Would you extract the whole listing below and retype it exactly?

(RECORDS TO PROCESS begins)

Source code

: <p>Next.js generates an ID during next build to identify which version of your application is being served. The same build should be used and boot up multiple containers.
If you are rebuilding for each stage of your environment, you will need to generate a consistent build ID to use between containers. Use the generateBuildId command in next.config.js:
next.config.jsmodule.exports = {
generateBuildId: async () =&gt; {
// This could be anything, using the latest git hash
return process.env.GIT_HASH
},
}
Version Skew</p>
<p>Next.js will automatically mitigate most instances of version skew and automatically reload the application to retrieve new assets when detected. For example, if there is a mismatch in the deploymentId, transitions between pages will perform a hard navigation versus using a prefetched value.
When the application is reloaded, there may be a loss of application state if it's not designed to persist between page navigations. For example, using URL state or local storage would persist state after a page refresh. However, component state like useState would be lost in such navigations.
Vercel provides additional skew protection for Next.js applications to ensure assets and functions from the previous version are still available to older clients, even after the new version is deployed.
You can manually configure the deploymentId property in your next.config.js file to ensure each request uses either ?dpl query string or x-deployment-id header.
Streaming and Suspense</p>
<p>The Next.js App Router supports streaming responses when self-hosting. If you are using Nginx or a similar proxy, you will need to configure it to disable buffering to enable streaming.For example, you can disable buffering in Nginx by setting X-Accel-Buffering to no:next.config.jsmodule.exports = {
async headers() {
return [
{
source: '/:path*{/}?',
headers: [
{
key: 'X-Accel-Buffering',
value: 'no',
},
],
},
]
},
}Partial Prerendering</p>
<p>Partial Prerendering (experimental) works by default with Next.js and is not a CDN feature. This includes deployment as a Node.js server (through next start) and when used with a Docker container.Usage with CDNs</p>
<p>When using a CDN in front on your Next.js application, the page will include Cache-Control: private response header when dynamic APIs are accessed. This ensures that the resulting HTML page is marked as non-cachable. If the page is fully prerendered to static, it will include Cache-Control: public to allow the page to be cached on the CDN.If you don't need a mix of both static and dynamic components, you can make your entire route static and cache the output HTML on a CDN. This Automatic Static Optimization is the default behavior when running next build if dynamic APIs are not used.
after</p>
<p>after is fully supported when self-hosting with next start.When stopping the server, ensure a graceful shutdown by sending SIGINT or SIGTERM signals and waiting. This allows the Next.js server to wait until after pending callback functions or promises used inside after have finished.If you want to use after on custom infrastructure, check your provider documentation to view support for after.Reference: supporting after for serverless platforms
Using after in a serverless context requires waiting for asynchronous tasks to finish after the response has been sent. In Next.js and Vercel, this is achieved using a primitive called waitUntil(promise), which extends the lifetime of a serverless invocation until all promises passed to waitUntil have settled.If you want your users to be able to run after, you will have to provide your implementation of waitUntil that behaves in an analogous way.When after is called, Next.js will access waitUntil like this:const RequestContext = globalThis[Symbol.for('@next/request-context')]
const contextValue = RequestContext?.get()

(RECORDS TO PROCESS ends)

RESPONSE TO THE EXERCISE >>
Source code

: <p>Next.js generates an ID during next build to identify which version of your application is being served. The same build should be used and boot up multiple containers.
If you are rebuilding for each stage of your environment, you will need to generate a consistent build ID to use between containers. Use the generateBuildId command in next.config.js:
next.config.jsmodule.exports = {
generateBuildId: async () =&gt; {
// This could be anything, using the latest git hash
return process.env.GIT_HASH
},
}
Version Skew</p>
<p>Next.js will automatically mitigate most instances of version skew and automatically reload the application to retrieve new assets when detected. For example, if there is a mismatch in the deploymentId, transitions between pages will perform a hard navigation versus using a prefetched value.
When the application is reloaded, there may be a loss of application state if it's not designed to persist between page navigations. For example, using URL state or local storage would persist state after a page refresh. However, component state like useState would be lost in such navigations.
Vercel provides additional skew protection for Next.js applications to ensure assets and functions from the previous version are still available to older clients, even after the new version is deployed.
You can manually configure the deploymentId property in your next.config.js file to ensure each request uses either ?dpl query string or x-deployment-id header.
Streaming and Suspense</p>
<p>The Next.js App Router supports streaming responses when self-hosting. If you are using Nginx or a similar proxy, you will need to configure it to disable buffering to enable streaming.For example, you can disable buffering in Nginx by setting X-Accel-Buffering to no:next.config.jsmodule.exports = {
async headers() {
return [
{
source: '/:path*{/}?',
headers: [
{
key: 'X-Accel-Buffering',
value: 'no',
},
],
},
]
},
}Partial Prerendering</p>
<p>Partial Prerendering (experimental) works by default with Next.js and is not a CDN feature. This includes deployment as a Node.js server (through next start) and when used with a Docker container.Usage with CDNs</p>
<p>When using a CDN in front on your Next.js application, the page will include Cache-Control: private response header when dynamic APIs are accessed. This ensures that the resulting HTML page is marked as non-cachable. If the page is fully prerendered to static, it will include Cache-Control: public to allow the page to be cached on the CDN.If you don't need a mix of both static and dynamic components, you can make your entire route static and cache the output HTML on a CDN. This Automatic Static Optimization is the default behavior when running next build if dynamic APIs are not used.
after</p>
<p>after is fully supported when self-hosting with next start.When stopping the server, ensure a graceful shutdown by sending SIGINT or SIGTERM signals and waiting. This allows the Next.js server to wait until after pending callback functions or promises used inside after have finished.If you want to use after on custom infrastructure, check your provider documentation to view support for after.Reference: supporting after for serverless platforms
Using after in a serverless context requires waiting for asynchronous tasks to finish after the response has been sent. In Next.js and Vercel, this is achieved using a primitive called waitUntil(promise), which extends the lifetime of a serverless invocation until all promises passed to waitUntil have settled.If you want your users to be able to run after, you will have to provide your implementation of waitUntil that behaves in an analogous way.When after is called, Next.js will access waitUntil like this:const RequestContext = globalThis[Symbol.for('@next/request-context')]
const contextValue = RequestContext?.get()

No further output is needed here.